Alle erdenklichen Industriebranchen dürfen nur dann produzieren, wenn die Entsorgung ihrer Abfälle geklärt ist. In der Atomindustrie reicht es, wenn nach einem Weg gesucht wird. Beispielhaft für diese Tatsache steht Gorleben. Hier wird nach Bergrecht vorgegangen, nicht nach dem Atomgesetz. So haben die Anwoh­nerinnen und Anwohner weit geringere Einspruchsrechte. Das kennt man bereits aus der Asse, jenem »Versuchsendlager«, in dem 126 000 mit Atommüll gefüllte Behälter vor sich hin gammeln.

Was die Asse betrifft, wurden die Rollen nun neu verteilt: Die Wissenschaftlerinnen und Wissen­schaftler des Helmholtz-Zentrums, das zum Zuständigkeitsbereich von Bundesforschungsministerin Annette Schavan (CDU) gehört, haben nicht mehr das Sagen. Stattdessen ist nun das dem Ressort von Bundesumweltminister Sigmar Gabriel (SPD) unterstellte Bundesamt für Strahlenschutz zuständig. Der Vorteil ist: Ab sofort lässt sich bei allen neuen Ungeheuerlichkeiten, die noch im Fall der Asse auftauchen, die Schuld immer auf die vorher Verantwortlichen schieben.

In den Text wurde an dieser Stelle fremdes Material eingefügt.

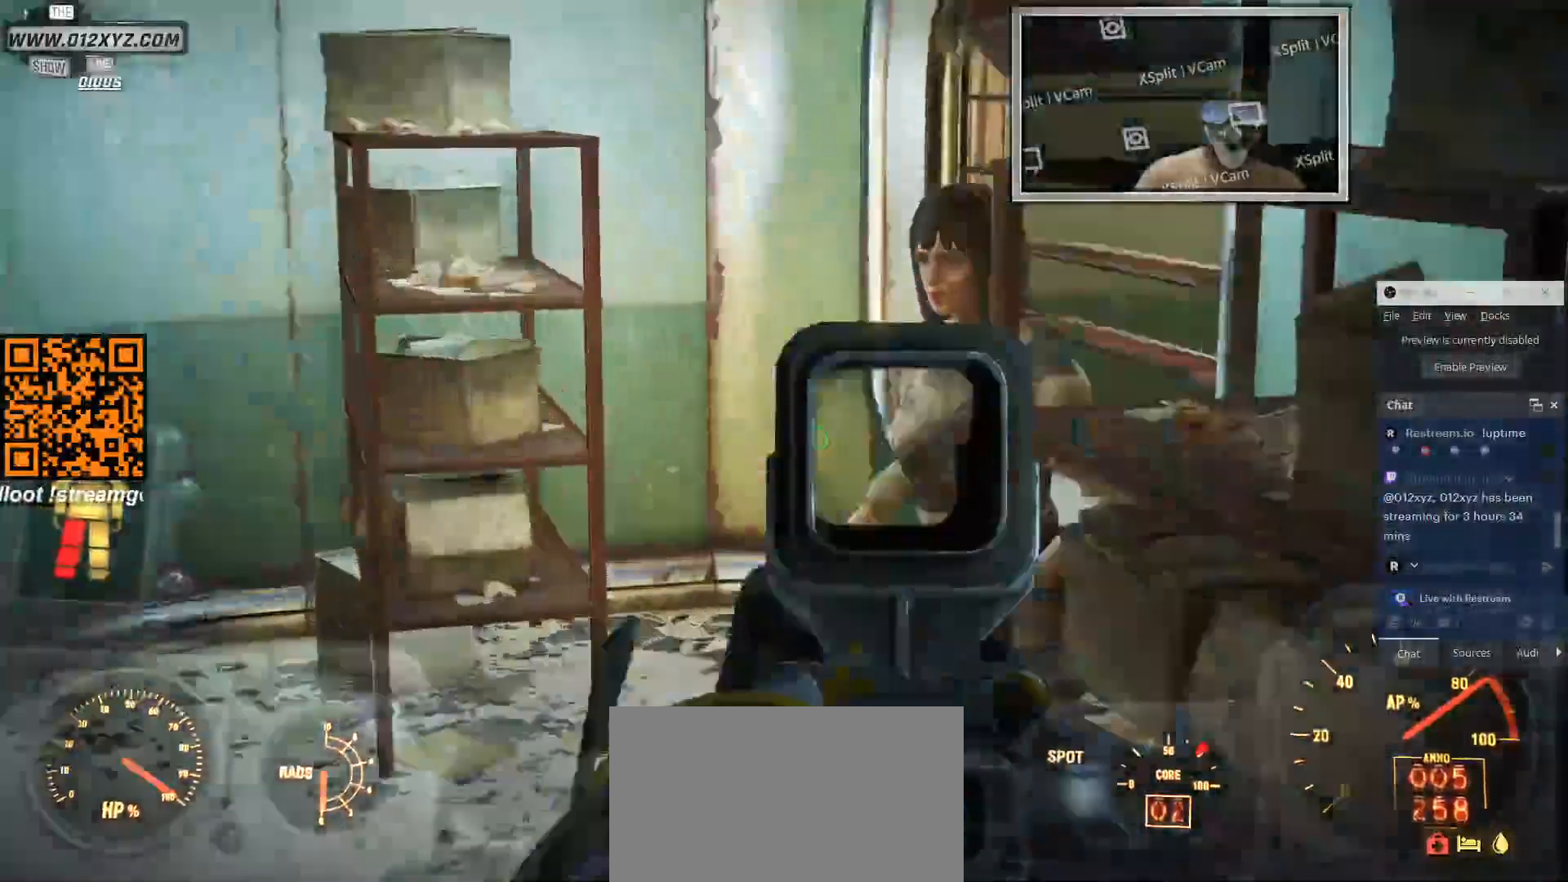
{"keys": [], "mouse": ["right"], "events": [[200, "a", "up"], [200, "w", "up"]]}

Auf dem Höhepunkt der Debatte um die Asse, als alle Beteiligten die skandalöse Lage in dem Bergwerk in der Nähe von Wolfenbüttel mit der in Gorleben verglichen, entschloss sich die Kanzlerin Angela Merkel (CDU), die der Atomindustrie wohlgesonnen ist, für die Vorwärtsverteidigung. Sie forderte die Aufhebung des für den Salzstock im Wendland geltenden Moratoriums und lehnte den Vorschlag des Umweltministers ab, auch an anderen Standorten nach Gesteinsschichten zu suchen, die möglicherweise besser für die Lagerung hochradioaktiver Abfälle geeignet sind. Merkel sagte vor den in Berlin versammelten Kreisvorsitzenden ihrer Partei, sie habe »keine Lust, weitere Milliarden auszugeben«, um nach einer Alternative für Gorleben zu suchen.

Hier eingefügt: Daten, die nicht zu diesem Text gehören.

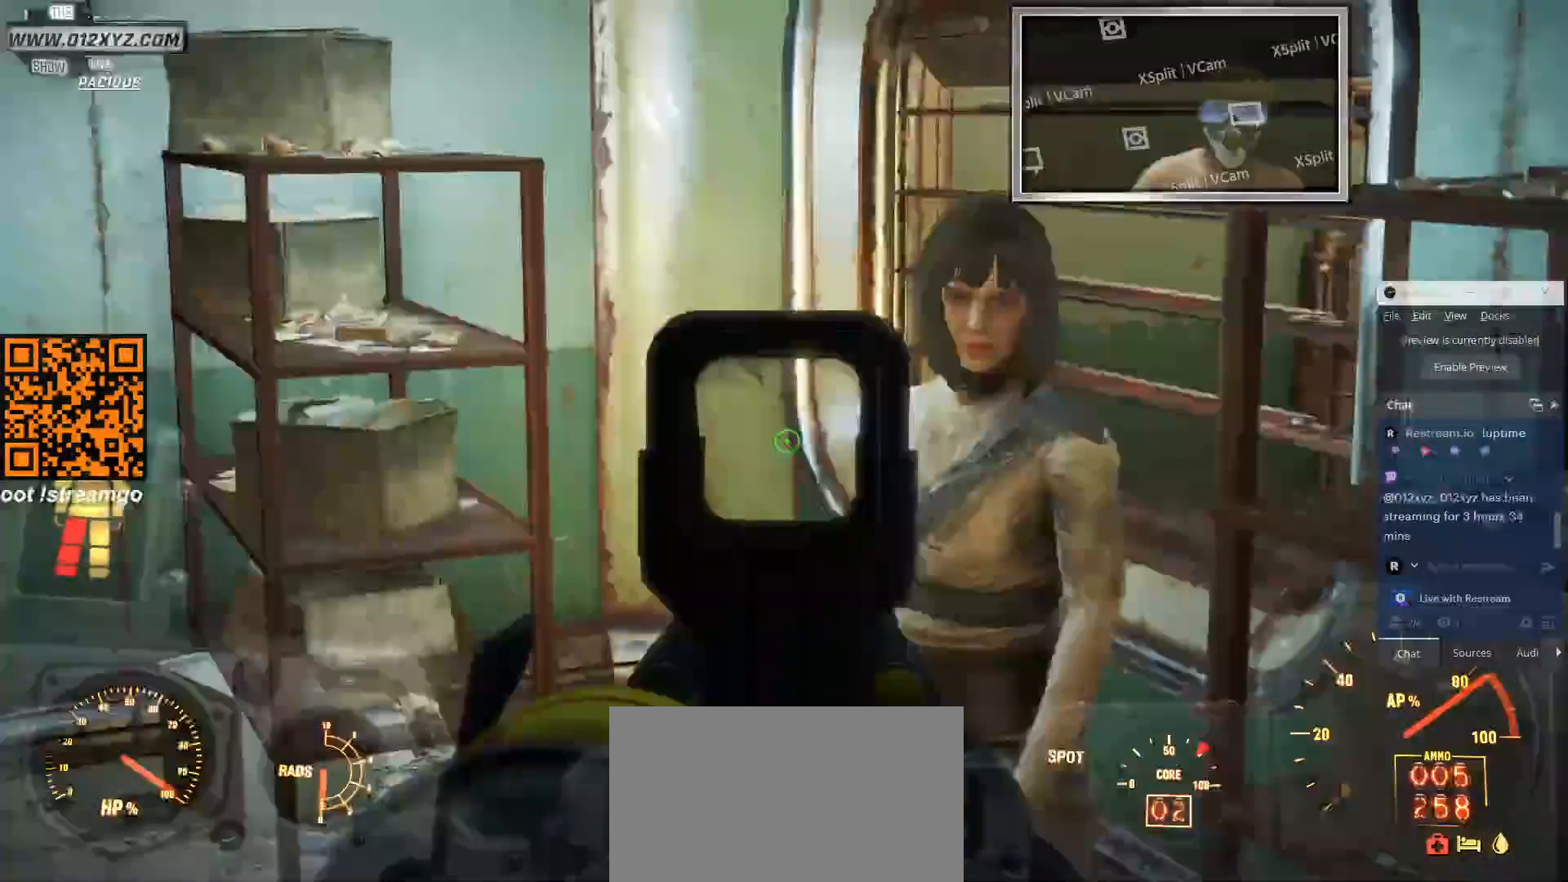
{"keys": [], "mouse": [], "events": [[466, "mouse_right", "up"]]}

Da haben Generationen von Politikerinnen und Politikern versucht, der Bevölkerung im Wendland und darüber hinaus weis zu machen, das Bergwerk in Gorleben diene nur der Erkundung, mit den bisher für diese ausgegebenen 1,5 Milliarden Euro habe man sich noch nicht festgelegt und am Ende würden die Geologen entscheiden. Richtig viele haben das ohnehin nicht geglaubt. Doch nun hat erstmals eine Spitzenpolitikerin ausdrücklich gesagt: Man hat sich vor mehr als 30 Jahren nicht aus wissenschaftlichen, sondern aus politischen Gründen für den Standort Gorleben entschieden. Es ging und geht dabei nicht um die Sicherheit, sondern darum, ein lästiges Problem irgendwo loszuwerden. Denn nur so können die Geschäfte der Stromkonzerne mit den AKW reibungslos weiterlaufen.

Es wäre nämlich nicht Merkel, die auf der Suche nach einem Endlager Milliarden ausgeben müsste. Nach dem Verursacherprinzip wären Eon, Vattenfall, RWE und andere zur Zahlung verpflichtet. Und die 1,5 Milliarden Euro, die in den vergangenen Jahrzehnten in Gorleben für einen ungeeigneten Salzstock ausgegeben wurden, entsprechen ungefähr dem Betrag, den die AKW-Betreiber jährlich allein daran verdienen, dass ihre Brennelemente steuerbefreit sind.